How do I read a HTML table with mismatching columns and headers?

A HTML table body has 1 column more than defined within the table header. This leads to skipping the last column and of course, column mismatch. How can I add the additional column to the result data.frame/table in R while reading in the HTML table with package("htmltab") Obviously, post processing does not help.
Here is an example:
code
install.packages("htmltab")
library(htmltab)
bu<- 0
bu <- data.table("Pl.", "Mannschaft", "Kurzname" , "Spiele", "G.", "U.", "V.", "Tore", "Diff.", "Pkt.")
#https://www.bundesliga-prognose.de/1/2009/1/
url <- "https://www.bundesliga-prognose.de/1/2009/1/"
bu <- htmltab(doc = url, column=10,columnnames=c ("Pl." , "Mannschaft", "Kurzname" , "Spiele", "G.", "U.", "V.", "Tore", "Diff.", "Pkt."), which = "//th[text() = 'Pl.']/ancestor::table")
bu <- data.table(bu)
head(bu)
This results in
Pl. Mannschaft Spiele G. U. V. Tore Diff. Pkt.
1: 1. VfL Wolfsburg Wolfsburg 1 1 0 0 2:0 2
2: 2. Eintracht Frankfurt E. Frankfurt 1 1 0 0 3:2 1
3: 3. FC Schalke 04 FC Schalke 04 1 1 0 0 2:1 1
4: 4. Borussia Dortmund B. Dortmund 1 1 0 0 1:0 1
5: NA Hertha BSC Berlin H. BSC Berlin 1 1 0 0 1:0 1
6: 6. Bor. Mönchengladbach M´gladbach 1 0 1 0 3:3 0
As the short-name("Kurzname") is not specified in the header the short-name ("Kurzname") is displayed with the games (Spiele) column an so on. So the last column is skipped. How can I add the additional column short-name ("Kurzname") while reading the header using the htmltab package?

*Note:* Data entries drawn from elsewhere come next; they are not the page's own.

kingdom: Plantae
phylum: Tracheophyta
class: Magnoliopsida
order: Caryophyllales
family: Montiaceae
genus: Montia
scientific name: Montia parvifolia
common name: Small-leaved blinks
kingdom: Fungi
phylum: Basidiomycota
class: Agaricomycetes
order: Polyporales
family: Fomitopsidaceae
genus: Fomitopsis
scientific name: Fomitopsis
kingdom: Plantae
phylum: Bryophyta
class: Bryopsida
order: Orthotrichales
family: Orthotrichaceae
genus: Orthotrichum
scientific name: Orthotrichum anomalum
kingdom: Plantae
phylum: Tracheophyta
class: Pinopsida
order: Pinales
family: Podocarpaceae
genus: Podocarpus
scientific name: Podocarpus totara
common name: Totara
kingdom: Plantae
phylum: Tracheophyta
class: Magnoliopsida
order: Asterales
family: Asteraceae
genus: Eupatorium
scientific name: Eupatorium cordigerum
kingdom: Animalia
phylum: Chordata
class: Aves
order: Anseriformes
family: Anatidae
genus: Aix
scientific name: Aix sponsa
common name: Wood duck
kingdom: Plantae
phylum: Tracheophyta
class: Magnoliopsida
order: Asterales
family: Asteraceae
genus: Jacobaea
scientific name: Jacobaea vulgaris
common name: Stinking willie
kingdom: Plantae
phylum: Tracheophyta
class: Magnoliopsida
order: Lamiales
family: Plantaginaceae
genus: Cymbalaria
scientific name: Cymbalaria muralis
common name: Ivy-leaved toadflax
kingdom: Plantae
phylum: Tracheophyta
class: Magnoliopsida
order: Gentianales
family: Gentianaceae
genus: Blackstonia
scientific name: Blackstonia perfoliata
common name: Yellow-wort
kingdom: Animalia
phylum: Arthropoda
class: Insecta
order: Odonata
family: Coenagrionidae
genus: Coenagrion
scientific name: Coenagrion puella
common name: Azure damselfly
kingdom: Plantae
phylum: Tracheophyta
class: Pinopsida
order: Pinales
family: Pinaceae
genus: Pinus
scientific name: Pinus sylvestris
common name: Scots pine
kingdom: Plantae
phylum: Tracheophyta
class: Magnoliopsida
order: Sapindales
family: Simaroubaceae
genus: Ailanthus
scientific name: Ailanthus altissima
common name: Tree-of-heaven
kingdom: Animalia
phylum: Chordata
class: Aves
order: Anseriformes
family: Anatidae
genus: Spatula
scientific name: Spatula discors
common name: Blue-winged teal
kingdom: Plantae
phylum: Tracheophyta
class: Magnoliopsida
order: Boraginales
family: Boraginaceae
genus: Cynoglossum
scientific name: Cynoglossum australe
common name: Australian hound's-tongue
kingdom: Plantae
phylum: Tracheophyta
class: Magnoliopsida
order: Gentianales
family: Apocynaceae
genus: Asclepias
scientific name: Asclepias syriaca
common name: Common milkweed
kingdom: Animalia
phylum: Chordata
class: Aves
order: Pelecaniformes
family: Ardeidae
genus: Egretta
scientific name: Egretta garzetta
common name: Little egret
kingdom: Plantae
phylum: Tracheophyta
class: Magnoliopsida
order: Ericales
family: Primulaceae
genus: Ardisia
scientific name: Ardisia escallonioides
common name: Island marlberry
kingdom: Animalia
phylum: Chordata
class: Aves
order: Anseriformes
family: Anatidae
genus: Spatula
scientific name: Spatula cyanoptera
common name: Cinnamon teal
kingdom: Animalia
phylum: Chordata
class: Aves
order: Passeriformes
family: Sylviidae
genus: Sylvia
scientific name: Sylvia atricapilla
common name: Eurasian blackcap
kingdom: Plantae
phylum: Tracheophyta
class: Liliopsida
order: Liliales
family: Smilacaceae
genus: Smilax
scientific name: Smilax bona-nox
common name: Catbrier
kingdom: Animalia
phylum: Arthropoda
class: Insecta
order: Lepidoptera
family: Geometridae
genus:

In addition I would like to replace the NA in row 5 with the row-id/number using the htmltab package?
This seems to be indeed a problem for htmltab. The only solution i have found is to directly read the tbody of the table. You would then need to add the header manually.
htmltab(doc = url, which = "//table[2]/tbody")
With that help I found a quite simple solution:
specify to skip the header
List/define all colums thru colNames
url <- "https://www.bundesliga-prognose.de/1/2007/5/"
sp_2007_5<- htmltab(doc = url, which = "//table[1]/tbody", header = 0 , colNames = c("Datum" , "Anpfiff", "Heim" , "Heim_Kurzname","Gast", "Gast_Kurzname","Ergebnis", "Prognose"), rm_nodata_cols = F,encoding = "UTF-8")
head(sp_2007_5)